§ Exercise: Skip the images and print the listing exactly.

§ Data section:
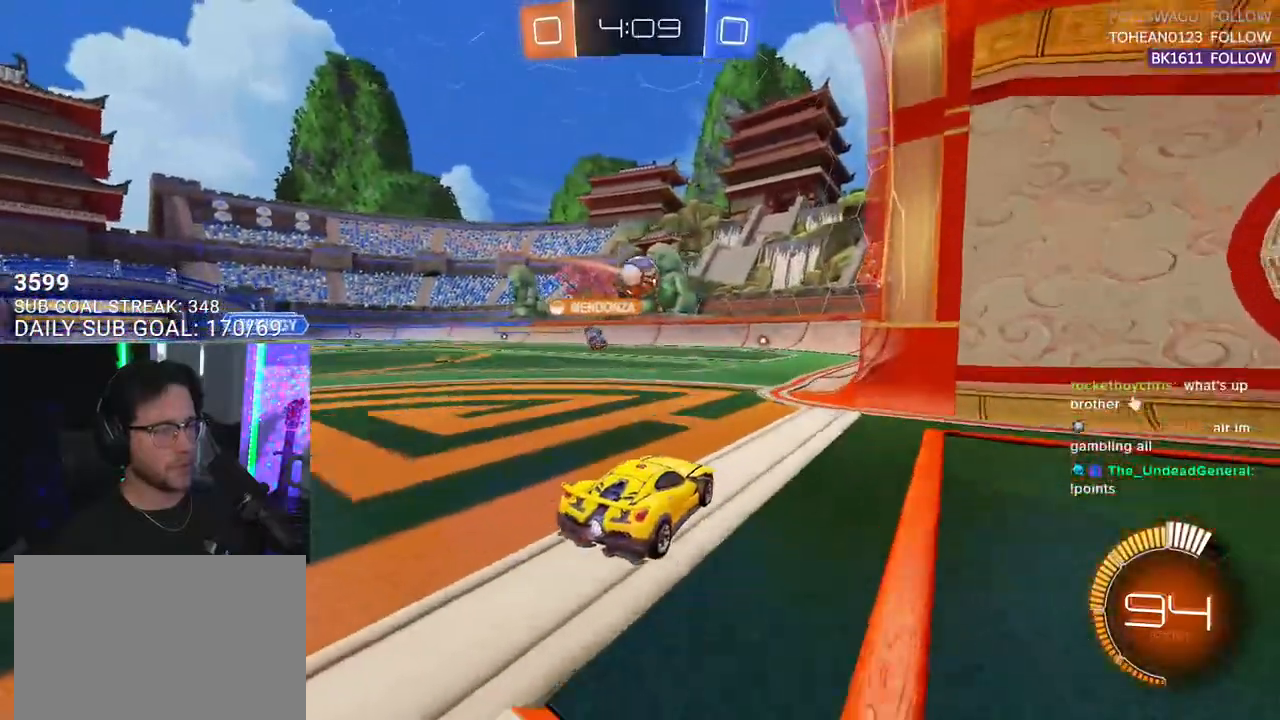
{"buttons": ["R2"], "left_stick": "center", "right_stick": "center", "events": [[50, "left_stick", "left"], [150, "left_stick", "center"]]}
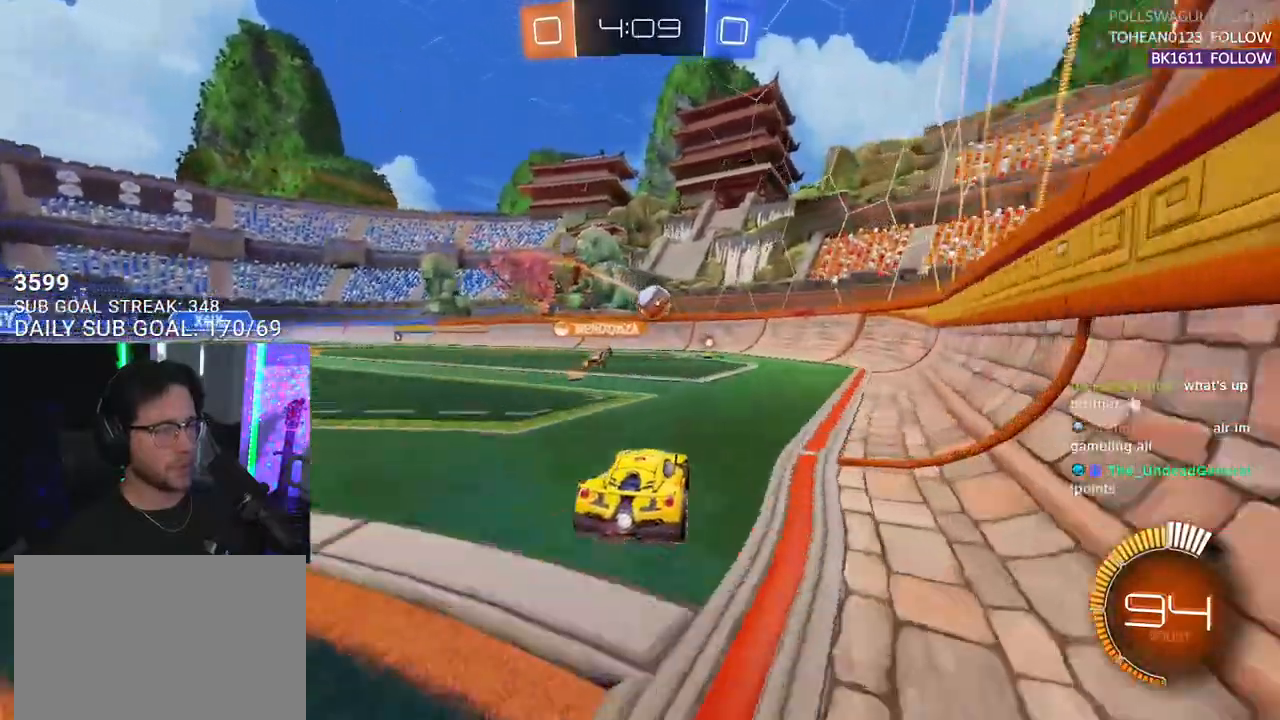
{"buttons": ["R2"], "left_stick": "up-right", "right_stick": "center", "events": [[33, "L2", "down"], [33, "R2", "up"], [33, "left_stick", "up-right"], [233, "L2", "up"], [233, "R2", "down"]]}
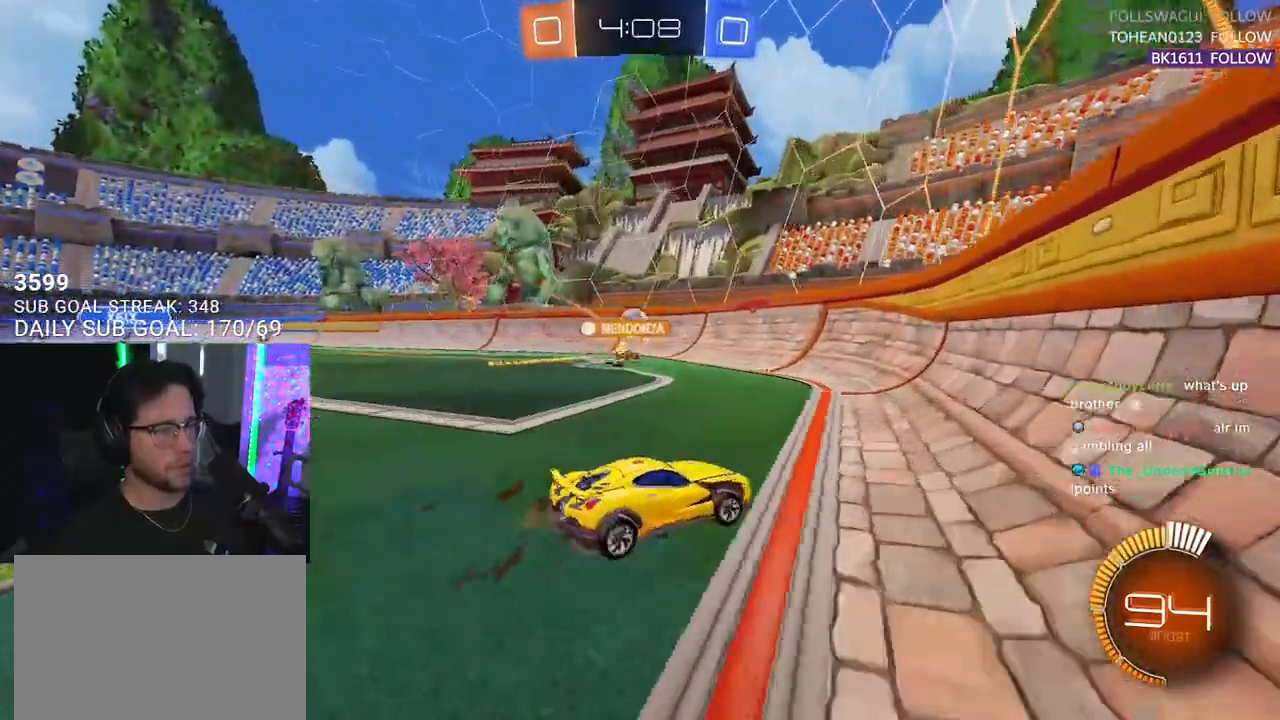
{"buttons": ["R2"], "left_stick": "center", "right_stick": "center", "events": [[250, "left_stick", "up-left"], [317, "left_stick", "left"], [483, "left_stick", "center"]]}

§ Problem solution:
{"buttons": ["R2"], "left_stick": "center", "right_stick": "center", "events": [[50, "left_stick", "left"], [150, "left_stick", "center"]]}
{"buttons": ["R2"], "left_stick": "up-right", "right_stick": "center", "events": [[33, "L2", "down"], [33, "R2", "up"], [33, "left_stick", "up-right"], [233, "L2", "up"], [233, "R2", "down"]]}
{"buttons": ["R2"], "left_stick": "center", "right_stick": "center", "events": [[250, "left_stick", "up-left"], [317, "left_stick", "left"], [483, "left_stick", "center"]]}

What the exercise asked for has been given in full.